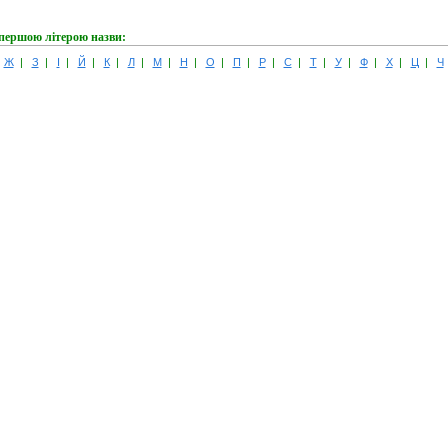
 першою літерою назви:
|
Ж
|
З
|
І
|
Й
|
К
|
Л
|
М
|
Н
|
О
|
П
|
Р
|
С
|
Т
|
У
|
Ф
|
Х
|
Ц
|
Ч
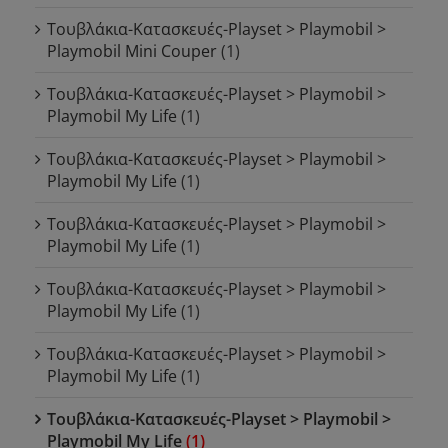
Τουβλάκια-Κατασκευές-Playset > Playmobil >
Playmobil Mini Couper
(1)
Τουβλάκια-Κατασκευές-Playset > Playmobil >
Playmobil My Life
(1)
Τουβλάκια-Κατασκευές-Playset > Playmobil >
Playmobil My Life
(1)
Τουβλάκια-Κατασκευές-Playset > Playmobil >
Playmobil My Life
(1)
Τουβλάκια-Κατασκευές-Playset > Playmobil >
Playmobil My Life
(1)
Τουβλάκια-Κατασκευές-Playset > Playmobil >
Playmobil My Life
(1)
Τουβλάκια-Κατασκευές-Playset > Playmobil >
Playmobil My Life
(1)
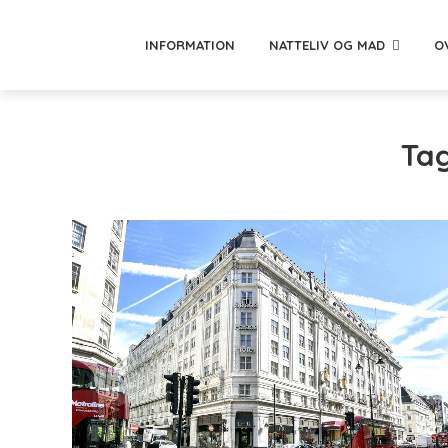
INFORMATION
NATTELIV OG MAD
O
Tag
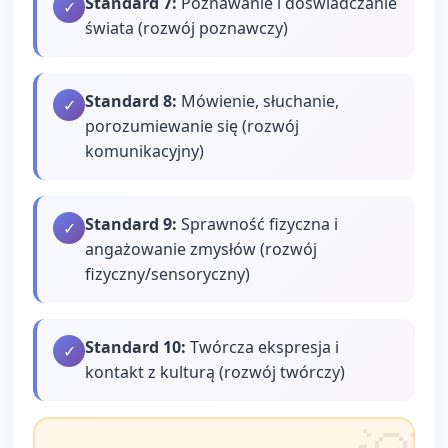
Standard
7
:
Poznawanie i doświadczanie
✓
świata (rozwój poznawczy)
Standard
8
:
Mówienie, słuchanie,
✓
porozumiewanie się (rozwój
komunikacyjny)
Standard
9
:
Sprawność fizyczna i
✓
angażowanie zmysłów (rozwój
fizyczny/sensoryczny)
Standard
10
:
Twórcza ekspresja i
✓
kontakt z kulturą (rozwój twórczy)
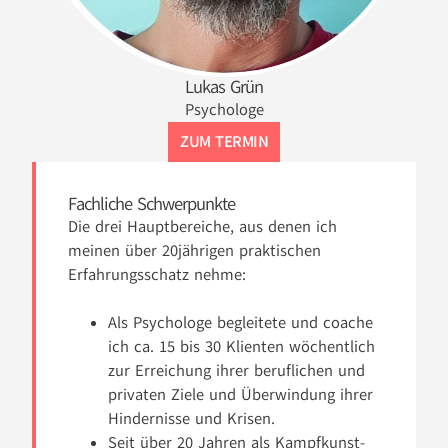
Lukas Grün
Psychologe
ZUM TERMIN
Fachliche Schwerpunkte
Die drei Hauptbereiche, aus denen ich
meinen über 20jährigen praktischen
Erfahrungsschatz nehme:
Als Psychologe begleitete und coache
ich ca. 15 bis 30 Klienten wöchentlich
zur Erreichung ihrer beruflichen und
privaten Ziele und Überwindung ihrer
Hindernisse und Krisen.
Seit über 20 Jahren als Kampfkunst-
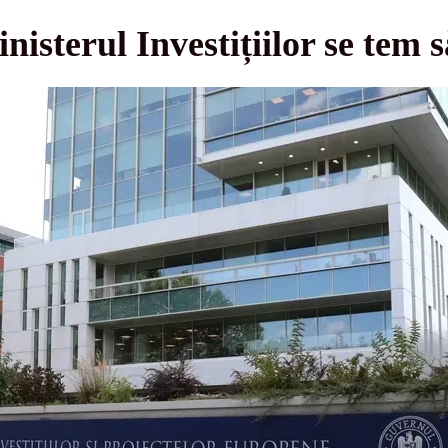
nisterul Investițiilor se tem 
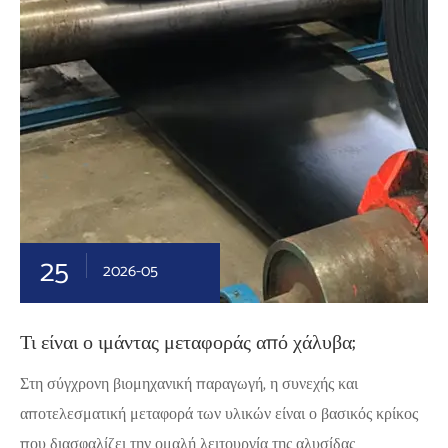
25
2026-05
Τι είναι ο ιμάντας μεταφοράς από χάλυβα;
Στη σύγχρονη βιομηχανική παραγωγή, η συνεχής και
αποτελεσματική μεταφορά των υλικών είναι ο βασικός κρίκος
που διασφαλίζει την ομαλή λειτουργία της αλυσίδας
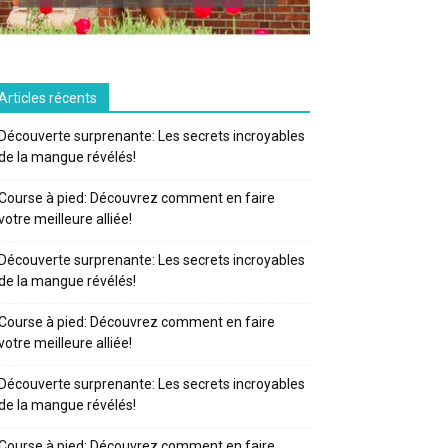
Articles récents
Découverte surprenante: Les secrets incroyables
de la mangue révélés!
Course à pied: Découvrez comment en faire
votre meilleure alliée!
Découverte surprenante: Les secrets incroyables
de la mangue révélés!
Course à pied: Découvrez comment en faire
votre meilleure alliée!
Découverte surprenante: Les secrets incroyables
de la mangue révélés!
Course à pied: Découvrez comment en faire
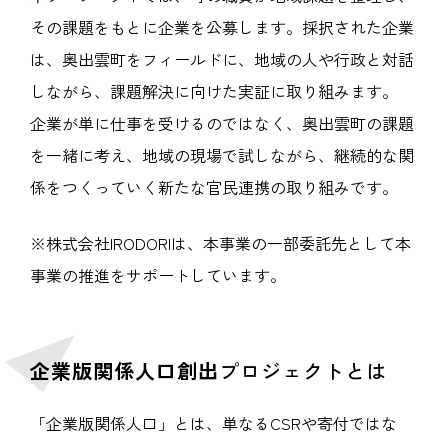
その課題をもとに企業を公募します。採択された企業
は、奥出雲町をフィールドに、地域の人や行政と対話
しながら、課題解決に向けた実証に取り組みます。
企業が単に仕事を受けるのではなく、奥出雲町の課題
を一緒に考え、地域の現場で試しながら、継続的な関
係をつくっていく新たな官民連携の取り組みです。
※株式会社IRODORIは、本事業の一部委託先として本
事業の推進をサポートしています。
企業版関係人口創出
プロジェクトとは
「企業版関係人口」とは、単なるCSRや寄付ではな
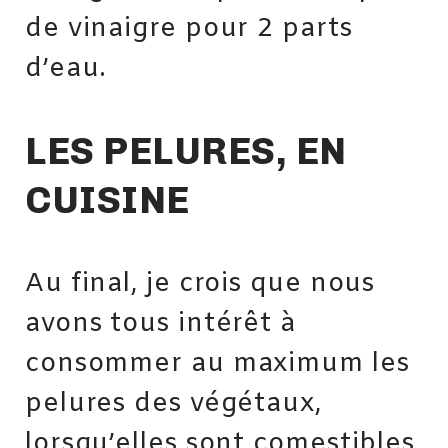
de vinaigre pour 2 parts
d’eau.
LES PELURES, EN
CUISINE
Au final, je crois que nous
avons tous intérêt à
consommer au maximum les
pelures des végétaux,
lorsqu’elles sont comestibles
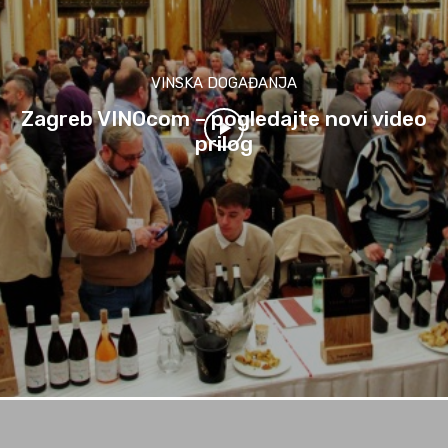
VINSKA DOGAĐANJA
Zagreb VINOcom – pogledajte novi video
prilog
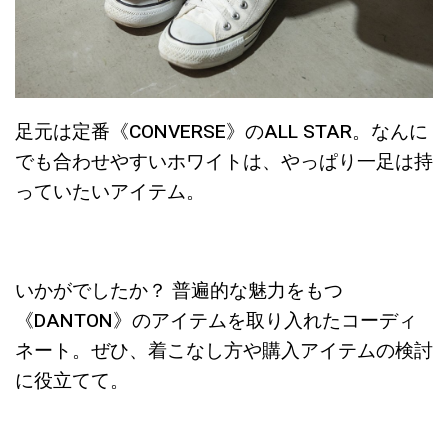
足元は定番《CONVERSE》のALL STAR。なんに
でも合わせやすいホワイトは、やっぱり一足は持
っていたいアイテム。
いかがでしたか？ 普遍的な魅力をもつ
《DANTON》のアイテムを取り入れたコーディ
ネート。ぜひ、着こなし方や購入アイテムの検討
に役立てて。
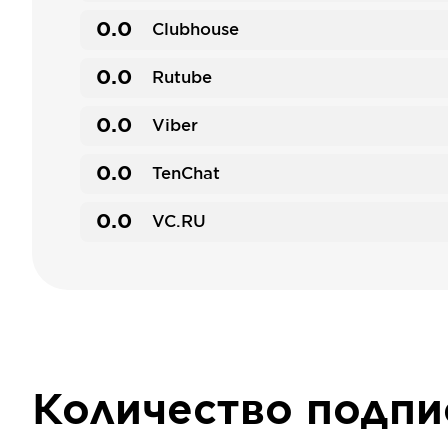
0.0
Clubhouse
0.0
Rutube
0.0
Viber
0.0
TenChat
0.0
VC.RU
Количество подп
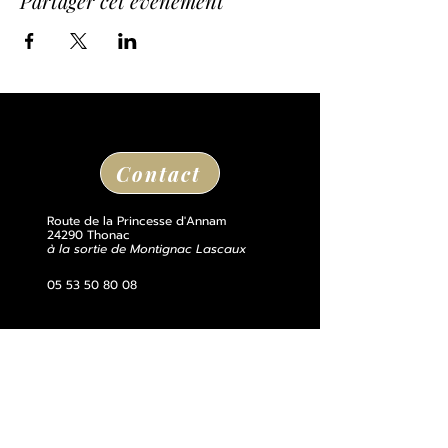
Partager cet événement
Contact
Route de la Princesse d'Annam
24290 Thonac
à la sortie de Montignac Lascaux
05 53 50 80 08
losse@chateaudelosse.com
Suivez nous sur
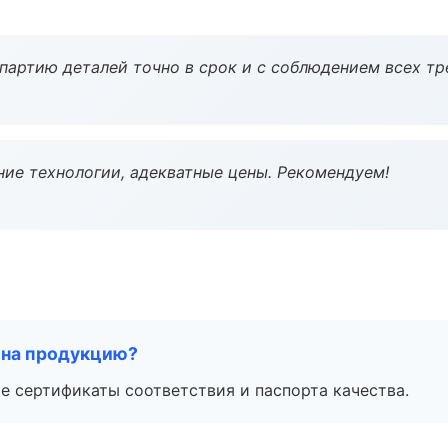
партию деталей точно в срок и с соблюдением всех тр
ие технологии, адекватные цены. Рекомендуем!
 на продукцию?
е сертификаты соответствия и паспорта качества.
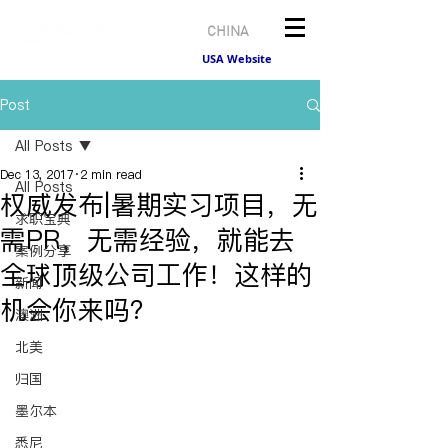
CHINA
USA Website
Post
All Posts
Dec 13, 2017
2 min read
All Posts
权威发布|暑期实习项目，无
求职宝典
需PR，无需经验，就能去
案例分享
全球顶级公司工作！这样的
新闻
机会你来吗？
澳洲
北美
归国
墨尔本
悉尼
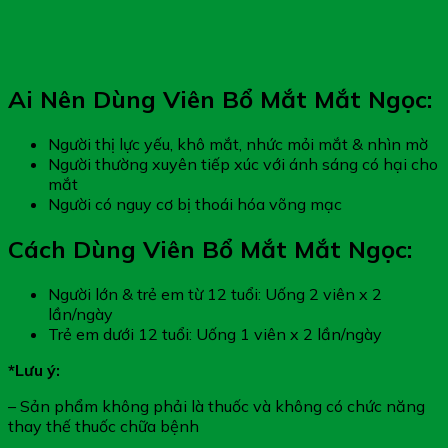
Ai Nên Dùng Viên Bổ Mắt Mắt Ngọc:
Người thị lực yếu, khô mắt, nhức mỏi mắt & nhìn mờ
Người thường xuyên tiếp xúc với ánh sáng có hại cho
mắt
Người có nguy cơ bị thoái hóa võng mạc
Cách Dùng Viên Bổ Mắt Mắt Ngọc:
Người lớn & trẻ em từ 12 tuổi: Uống 2 viên x 2
lần/ngày
Trẻ em dưới 12 tuổi: Uống 1 viên x 2 lần/ngày
*Lưu ý:
– Sản phẩm không phải là thuốc và không có chức năng
thay thế thuốc chữa bệnh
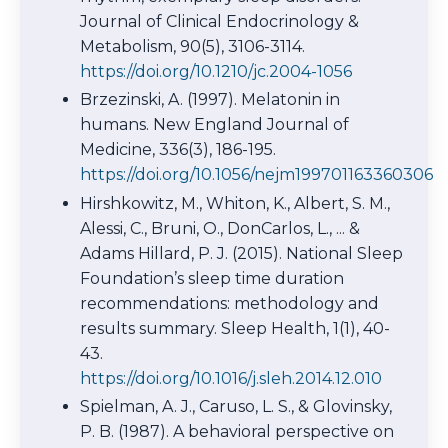
Journal of Clinical Endocrinology &
Metabolism, 90(5), 3106-3114.
https://doi.org/10.1210/jc.2004-1056
Brzezinski, A. (1997). Melatonin in
humans. New England Journal of
Medicine, 336(3), 186-195.
https://doi.org/10.1056/nejm199701163360306
Hirshkowitz, M., Whiton, K., Albert, S. M.,
Alessi, C., Bruni, O., DonCarlos, L., ... &
Adams Hillard, P. J. (2015). National Sleep
Foundation’s sleep time duration
recommendations: methodology and
results summary. Sleep Health, 1(1), 40-
43.
https://doi.org/10.1016/j.sleh.2014.12.010
Spielman, A. J., Caruso, L. S., & Glovinsky,
P. B. (1987). A behavioral perspective on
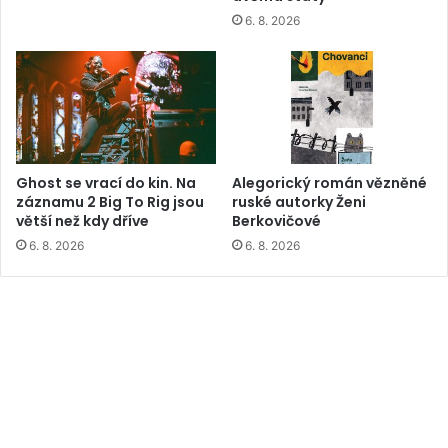
6. 8. 2026
Ghost se vrací do kin. Na
Alegorický román vězněné
záznamu 2 Big To Rig jsou
ruské autorky Ženi
větší než kdy dříve
Berkovičové
6. 8. 2026
6. 8. 2026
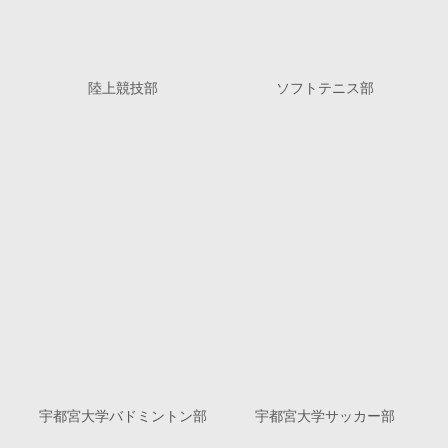
陸上競技部
ソフトテニス部
宇都宮大学バドミントン部
宇都宮大学サッカー部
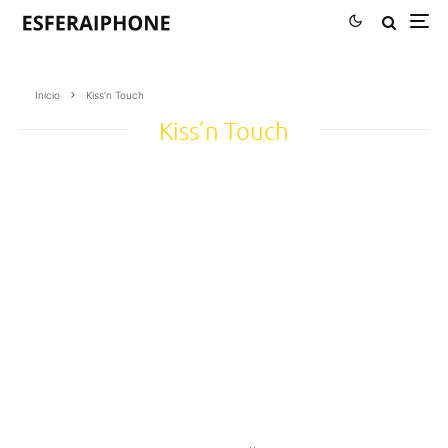
Inicio
Kiss’n Touch
Kiss’n Touch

# What to work on:
All the lines that hold the word "Người" must appear in the answer, copied from the records.

# Written answer:
Người thị lực yếu, khô mắt, nhức mỏi mắt & nhìn mờ
Người thường xuyên tiếp xúc với ánh sáng có hại cho
Người có nguy cơ bị thoái hóa võng mạc
Người lớn & trẻ em từ 12 tuổi: Uống 2 viên x 2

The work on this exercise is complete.